According to the Factor Theorem,$g(x)$ is a factor of $p(x)$ if $p(a) = 0$ where $x = a$ is the zero of $g(x)$.
Setting $g(x) = 0$,we get $2x - 3 = 0$,which implies $x = \frac{3}{2}$.

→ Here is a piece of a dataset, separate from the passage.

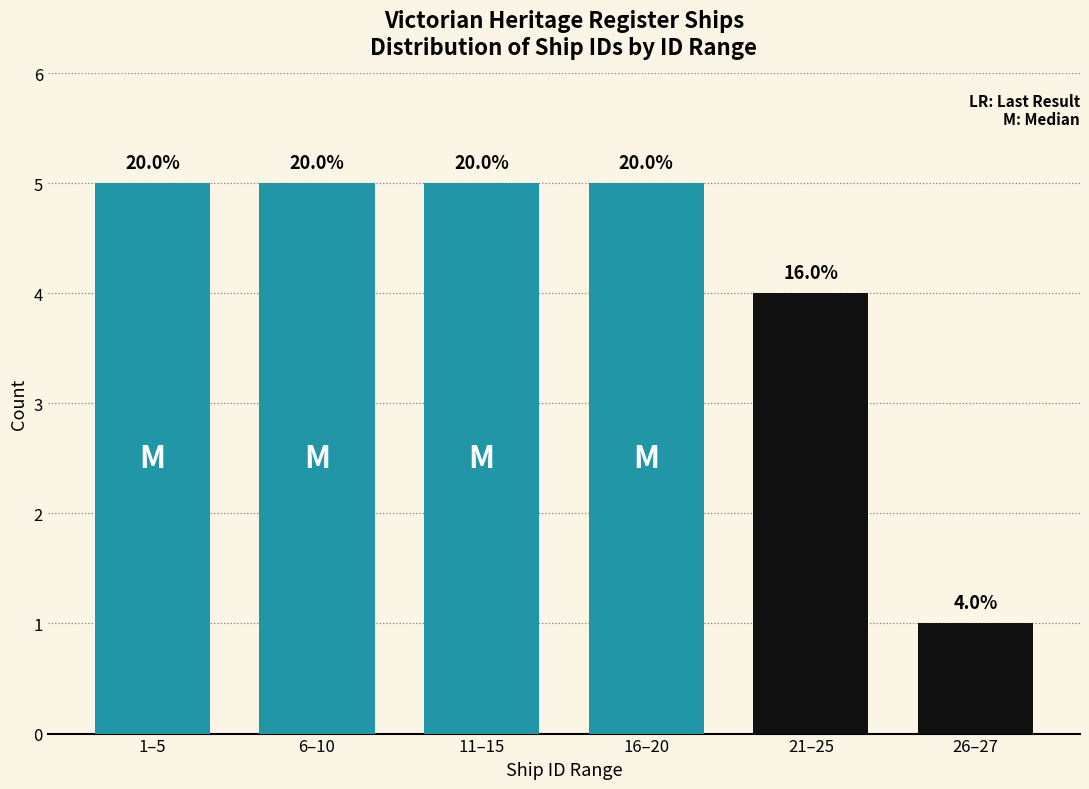

How many bars are there in total?

6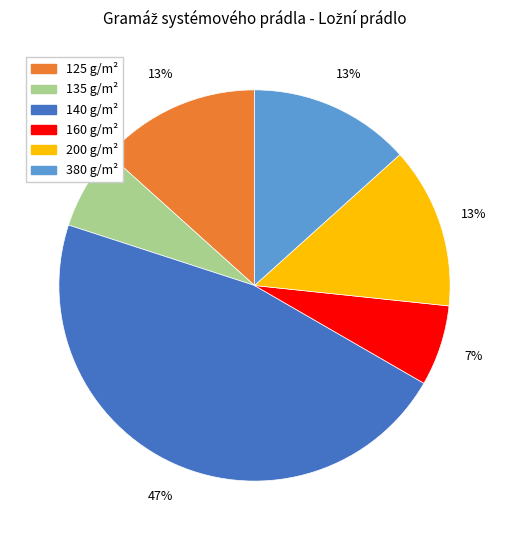

Does any single category account for the majority?

No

Now,we evaluate $p\left(\frac{3}{2}\right)$:
$p\left(\frac{3}{2}\right) = 2\left(\frac{3}{2}\right)^3 - 9\left(\frac{3}{2}\right)^2 + \left(\frac{3}{2}\right) + 12$
$= 2\left(\frac{27}{8}\right) - 9\left(\frac{9}{4}\right) + \frac{3}{2} + 12$
$= \frac{27}{4} - \frac{81}{4} + \frac{6}{4} + \frac{48}{4}$
$= \frac{27 - 81 + 6 + 48}{4} = \frac{81 - 81}{4} = \frac{0}{4} = 0$.
Since $p\left(\frac{3}{2}\right) = 0$,by the Factor Theorem,$2x - 3$ is a factor of $p(x)$.